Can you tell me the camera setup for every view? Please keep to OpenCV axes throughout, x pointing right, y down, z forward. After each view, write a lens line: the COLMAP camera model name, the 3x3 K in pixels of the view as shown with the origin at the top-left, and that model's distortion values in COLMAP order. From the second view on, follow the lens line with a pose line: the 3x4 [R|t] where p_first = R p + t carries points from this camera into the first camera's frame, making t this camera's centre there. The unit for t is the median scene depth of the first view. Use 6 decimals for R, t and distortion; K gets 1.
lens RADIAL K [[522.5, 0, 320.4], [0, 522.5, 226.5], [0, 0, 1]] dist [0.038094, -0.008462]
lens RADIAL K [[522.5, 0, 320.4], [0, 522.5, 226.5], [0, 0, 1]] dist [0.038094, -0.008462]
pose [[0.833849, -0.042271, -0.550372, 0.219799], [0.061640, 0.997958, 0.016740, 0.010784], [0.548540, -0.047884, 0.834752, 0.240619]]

## TASK DESCRIPTION
Output every line of the data above again, character for character, with nothing changed or left out.

## RESPONSE FOR THIS EXERCISE
Can you tell me the camera setup for every view? Please keep to OpenCV axes throughout, x pointing right, y down, z forward. After each view, write a lens line: the COLMAP camera model name, the 3x3 K in pixels of the view as shown with the origin at the top-left, and that model's distortion values in COLMAP order. From the second view on, follow the lens line with a pose line: the 3x4 [R|t] where p_first = R p + t carries points from this camera into the first camera's frame, making t this camera's centre there. The unit for t is the median scene depth of the first view. Use 6 decimals for R, t and distortion; K gets 1.
lens RADIAL K [[522.5, 0, 320.4], [0, 522.5, 226.5], [0, 0, 1]] dist [0.038094, -0.008462]
lens RADIAL K [[522.5, 0, 320.4], [0, 522.5, 226.5], [0, 0, 1]] dist [0.038094, -0.008462]
pose [[0.833849, -0.042271, -0.550372, 0.219799], [0.061640, 0.997958, 0.016740, 0.010784], [0.548540, -0.047884, 0.834752, 0.240619]]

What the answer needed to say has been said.